Evet, Chucklefish’in yeni projesi indie bilimkurgu konseptinde ve Terraria tadında mekaniklere sahip bir sandbox. Henüz beta aşamasında olan Starbound, Steam Early Access’ten satın alınabiliyor. Terraria tadında mekanikler diyorum fakat aslında oyun baya galaktik bir Terraria  diyebilirim, en azından ilk bakışta öyle görünüyor fakat Starbound bundan çok ama çok daha fazlası.

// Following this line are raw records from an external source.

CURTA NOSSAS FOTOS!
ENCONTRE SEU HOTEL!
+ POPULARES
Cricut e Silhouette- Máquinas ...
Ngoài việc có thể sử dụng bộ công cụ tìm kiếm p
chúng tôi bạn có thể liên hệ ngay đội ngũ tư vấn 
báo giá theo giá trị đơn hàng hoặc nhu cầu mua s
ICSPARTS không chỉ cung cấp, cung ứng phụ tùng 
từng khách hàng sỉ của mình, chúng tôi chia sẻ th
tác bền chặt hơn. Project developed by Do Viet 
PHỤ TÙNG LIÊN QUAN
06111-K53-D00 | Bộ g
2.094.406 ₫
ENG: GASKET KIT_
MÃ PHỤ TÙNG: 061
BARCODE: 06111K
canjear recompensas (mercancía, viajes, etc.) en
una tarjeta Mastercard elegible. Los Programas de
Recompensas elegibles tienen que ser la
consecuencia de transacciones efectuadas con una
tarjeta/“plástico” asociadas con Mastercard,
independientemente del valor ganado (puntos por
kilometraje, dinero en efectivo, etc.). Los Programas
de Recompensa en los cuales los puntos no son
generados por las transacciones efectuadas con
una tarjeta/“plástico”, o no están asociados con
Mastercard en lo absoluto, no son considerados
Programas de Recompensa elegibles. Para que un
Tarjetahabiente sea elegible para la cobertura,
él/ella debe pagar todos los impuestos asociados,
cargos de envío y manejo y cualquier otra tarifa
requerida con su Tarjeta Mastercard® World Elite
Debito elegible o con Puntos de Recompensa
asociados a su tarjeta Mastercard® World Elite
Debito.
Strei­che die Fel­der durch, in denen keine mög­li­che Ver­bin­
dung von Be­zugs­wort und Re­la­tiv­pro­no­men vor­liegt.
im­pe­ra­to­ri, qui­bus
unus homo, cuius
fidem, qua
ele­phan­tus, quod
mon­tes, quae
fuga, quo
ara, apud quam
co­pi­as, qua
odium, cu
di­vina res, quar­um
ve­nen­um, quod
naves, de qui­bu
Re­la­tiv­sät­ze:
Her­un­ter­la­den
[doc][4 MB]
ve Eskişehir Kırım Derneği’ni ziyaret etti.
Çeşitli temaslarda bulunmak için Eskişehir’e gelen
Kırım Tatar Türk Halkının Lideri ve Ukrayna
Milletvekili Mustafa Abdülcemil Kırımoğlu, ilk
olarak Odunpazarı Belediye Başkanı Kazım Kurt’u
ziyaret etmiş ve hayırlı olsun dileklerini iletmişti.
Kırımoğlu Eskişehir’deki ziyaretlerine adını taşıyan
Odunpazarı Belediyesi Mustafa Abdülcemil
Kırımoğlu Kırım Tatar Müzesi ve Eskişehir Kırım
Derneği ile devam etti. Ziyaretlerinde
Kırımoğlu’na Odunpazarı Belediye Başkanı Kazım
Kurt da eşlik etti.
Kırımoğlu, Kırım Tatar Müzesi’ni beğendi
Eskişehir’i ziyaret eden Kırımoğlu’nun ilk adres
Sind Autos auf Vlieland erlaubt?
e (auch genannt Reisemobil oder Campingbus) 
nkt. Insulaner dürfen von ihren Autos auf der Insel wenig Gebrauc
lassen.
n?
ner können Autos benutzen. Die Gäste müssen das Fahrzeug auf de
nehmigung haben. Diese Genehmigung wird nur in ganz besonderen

Starbound’da gezegeni yok edilmiş ve gezegeninin yok oluşu sonucunda hayatta kalmış bir karakteri oynuyoruz. Tabii bu karakteri öncelikle yaratmamız gerekiyor. Terraria’nın aksine seçebileceğimiz birkaç ırk var. Her ırkın görüntüsü falan doğal olarak değişik fakat başlangıç hikayesi hep aynı.

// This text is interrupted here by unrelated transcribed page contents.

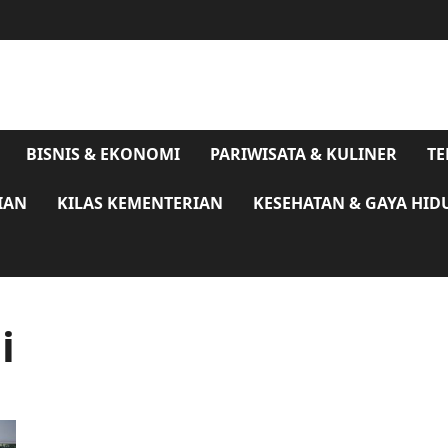
BISNIS & EKONOMI
PARIWISATA & KULINER
TE
IAN
KILAS KEMENTERIAN
KESEHATAN & GAYA HID
i
BRI Bekasi Siliwangi Hadirkan Kemeriahan di CFD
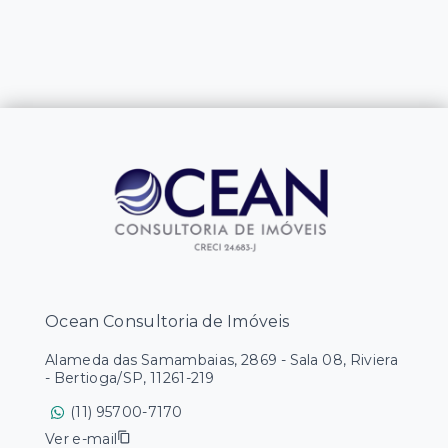
Ocean Consultoria de Imóveis
Alameda das Samambaias, 2869 - Sala 08, Riviera
- Bertioga/SP, 11261-219
(11) 95700-7170
Ver e-mail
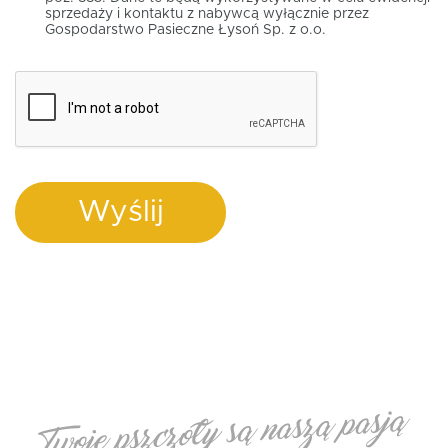
sprzedaży i kontaktu z nabywcą wyłącznie przez
Gospodarstwo Pasieczne Łysoń Sp. z o.o.
Wyślij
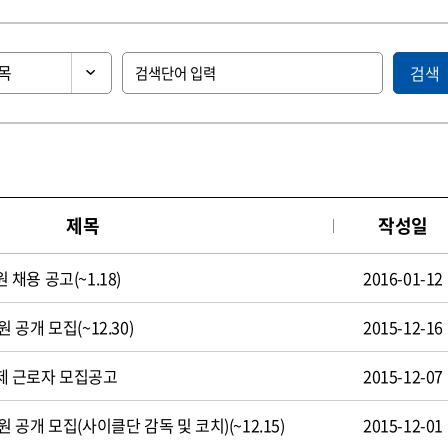
검색
제목
작성일
용 공고(~1.18)
2016-01-12
공개 모집(~12.30)
2015-12-16
제 근로자 모집공고
2015-12-07
공개 모집(사이클단 감독 및 코치)(~12.15)
2015-12-01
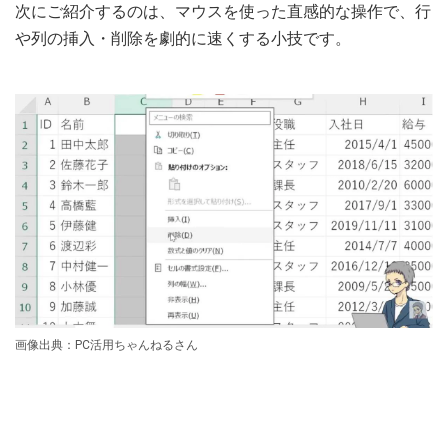
次にご紹介するのは、マウスを使った直感的な操作で、行
や列の挿入・削除を劇的に速くする小技です。
画像出典：PC活用ちゃんねるさん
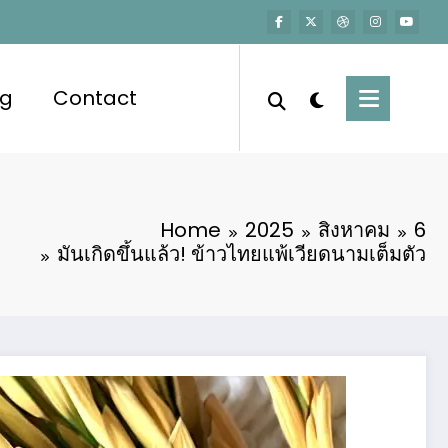
og
Contact
Home
2025
สิงหาคม
6
มันเกิดขึ้นแล้ว! ข้าวไทยแพ้เวียดนามเต็มตัว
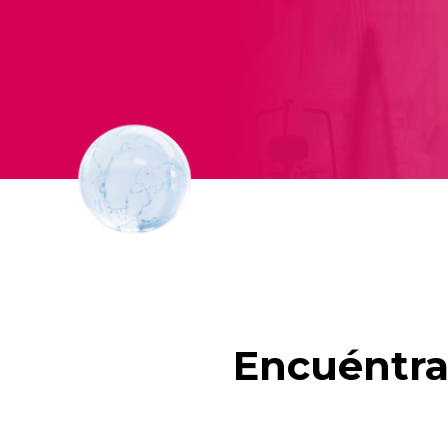
Encuéntra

Gemimiz sayesinde gezegenimizin yok oluşundan kurtulduktan sonra, kalan bir gıdım yakıtımız ile daha önce ayak basmadığımız bir gezegende buluyoruz kendimizi. Yakıtımız olmadığından zorunlu iniş yapıyoruz. Gerçi iniş yapmıyoruz, Star Trek tadında gezegene ışınlanıyoruz.

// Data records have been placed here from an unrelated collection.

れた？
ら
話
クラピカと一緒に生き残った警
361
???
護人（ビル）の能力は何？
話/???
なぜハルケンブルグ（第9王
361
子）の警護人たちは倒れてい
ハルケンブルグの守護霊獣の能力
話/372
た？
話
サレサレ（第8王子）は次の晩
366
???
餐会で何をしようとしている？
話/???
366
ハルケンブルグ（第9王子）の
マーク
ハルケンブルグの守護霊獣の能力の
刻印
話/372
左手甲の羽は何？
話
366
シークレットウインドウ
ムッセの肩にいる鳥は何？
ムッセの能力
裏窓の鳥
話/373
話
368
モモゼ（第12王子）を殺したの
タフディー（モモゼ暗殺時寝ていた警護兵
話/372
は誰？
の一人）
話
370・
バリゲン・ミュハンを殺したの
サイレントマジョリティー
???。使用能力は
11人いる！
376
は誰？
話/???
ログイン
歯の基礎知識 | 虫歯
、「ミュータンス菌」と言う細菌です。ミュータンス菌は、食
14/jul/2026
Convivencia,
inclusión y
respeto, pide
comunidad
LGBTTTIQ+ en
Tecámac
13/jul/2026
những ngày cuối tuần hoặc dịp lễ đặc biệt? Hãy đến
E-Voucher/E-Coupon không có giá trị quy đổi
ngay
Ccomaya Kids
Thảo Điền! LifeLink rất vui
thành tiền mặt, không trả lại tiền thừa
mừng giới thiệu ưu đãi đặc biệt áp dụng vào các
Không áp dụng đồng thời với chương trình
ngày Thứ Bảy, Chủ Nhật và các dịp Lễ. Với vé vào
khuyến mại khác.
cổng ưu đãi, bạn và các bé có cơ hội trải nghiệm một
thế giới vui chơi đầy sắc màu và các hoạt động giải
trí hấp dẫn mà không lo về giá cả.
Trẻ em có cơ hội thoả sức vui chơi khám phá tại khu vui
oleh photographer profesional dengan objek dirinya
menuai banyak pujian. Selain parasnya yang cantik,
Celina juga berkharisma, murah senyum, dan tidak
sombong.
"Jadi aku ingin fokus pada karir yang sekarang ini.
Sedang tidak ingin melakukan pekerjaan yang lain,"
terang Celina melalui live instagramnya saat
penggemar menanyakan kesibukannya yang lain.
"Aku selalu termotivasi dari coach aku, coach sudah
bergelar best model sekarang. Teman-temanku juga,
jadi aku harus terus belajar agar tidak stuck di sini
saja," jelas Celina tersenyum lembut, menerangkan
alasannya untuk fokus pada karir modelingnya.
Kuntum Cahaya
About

Oyunun konsepti yeni gezegenler keşfetmek ve bu gezegenlerin kaynaklarını kullanarak hayatta kalmak. Bu uğurda ilk indiğimiz gezegende elimizde “Matter Manipulator” ile uzun bir süre geziyoruz. Matter Manipulator gezegenler üzerinde her şeyi toparlamak için altın biletiniz. Epey yavaş olduğu için bir süre sonra balta, kazma gibi şeyler yapmak çok daha mantıklı geliyor fakat sıfırdan başladığınız o erken vakitlerde en büyük dostunuz bu cihaz. Bu ve kırık kılıcınız.

Starbound (Beta İnceleme)
Şimdi, Starbound’da bu üretim skalası gerçekten olacak gibi değil, çok geniş. Yani dandirik evlerden başlayıp gezegenlerarası bir imparatorluk kurmaya kadar devasa bir skaladan bahsediyorum. Bunun içerisinde Mech üretmek gibi şeyler de var, takdir edersiniz ki benim gibi kafadan sakat insanların yıllarını vererek hayvan gibi eğlenebileceği bir serbestlik hakim oyuna.

Tabii oyunun başlarında hiç böyle bir durum yok, yepyeni bir gezegene indiğiniz için genellikle oranın doğal yaşamı tarafından sürekli olarak ölümle tehdit ediliyorsunuz. Aynı Jurassic Park’ta şişman adamın ağzından zehir atan dinozor ile karşılaşması gibi burada da şirin bir kuş tepenizden uçarken anında paralize edici bir zehir atabiliyor.